I really enjoyed how this book was written. It is fast-paced, exciting and a pleasure to read. I felt Kendras’ despair, his never-ending desire to bring back his comrades if they are alive and to release them to death if they are dead. It felt sometimes as if I was watching a movie, but the pictures on the page did not become less complex just because it was cinematic as well:
Kendras shrugged. A Fetinye might not have heard of the Seventeenth or “Scorpions”, and now he likely never would. It seemed pointless to display the symbols now if the people and deeds belonging to them were memories. The tattoos not dark enough against his skin, and the raised scars of the etching remained. He’d worn the scorpion on his gloves, but he didn’t know where they were. The glaive was gone. Not that he could have wielded it now.
Speaking about the storyline in general, the plot turns surprised me at least twice, and I loved that I could not predict what would happen at all in those instances. It was a very welcome diversion from so many predictable plots in this genre. The action in this story was just so much fun.
When I read Scorpion for the first time, I did not notice anything romantic; there was plenty of hot sex, but I did not find much romance. I did not feel that it was a problem because so many other things were happening and characters were really busy fighting for their lives and doing other stuff. However, when I reread it, I realized that the romantic tension definitely was there, just quite subtle and not in your face. That worked for me.

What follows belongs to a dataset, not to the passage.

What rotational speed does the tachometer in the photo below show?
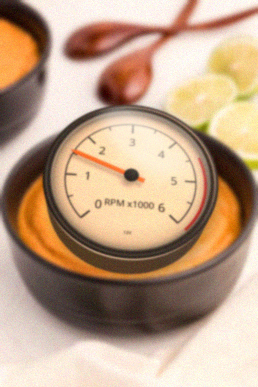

It was not until I had finished the book did I realize I had any issues with it. While brotherhoods of soldiers in general is one of my favorite themes in fiction, I found these particular soldiers , and specifically the Officer who Kendras spent so much time trying to find to be pretty immoral(especially after we are treated to some major revelations about him). This impression of mine does not take away at all from the brilliantly-written characters, but it certainly removes some of my ability to relate to Kendras and his boys. I think I would have wanted to see that something else besides loyalty to each other keep them fighting, and I would have liked for that to have happened before the end. On the other hand, maybe it was their characters arc to realize that there are bigger things than just loyalty to the Scorpions to fight for.
Lastly, I had an issue with the “bad guy.” In light of how I perceived the morality of the Scorpions and their leader, I wondered what exactly the so-called “bad guy” of the story did that the soldiers did not or were not eager to do? All of the characters in this story were deeply flawed and had shades of gray/darkness in them, but I could not shake off the feeling that the author wanted to portray the “bad guy” as such and somehow contrast him to the Scorpions. I guess I am not sure there was something to contrast in the first place as they seemed way too similar to me.
Highly recommended as exciting and powerful read.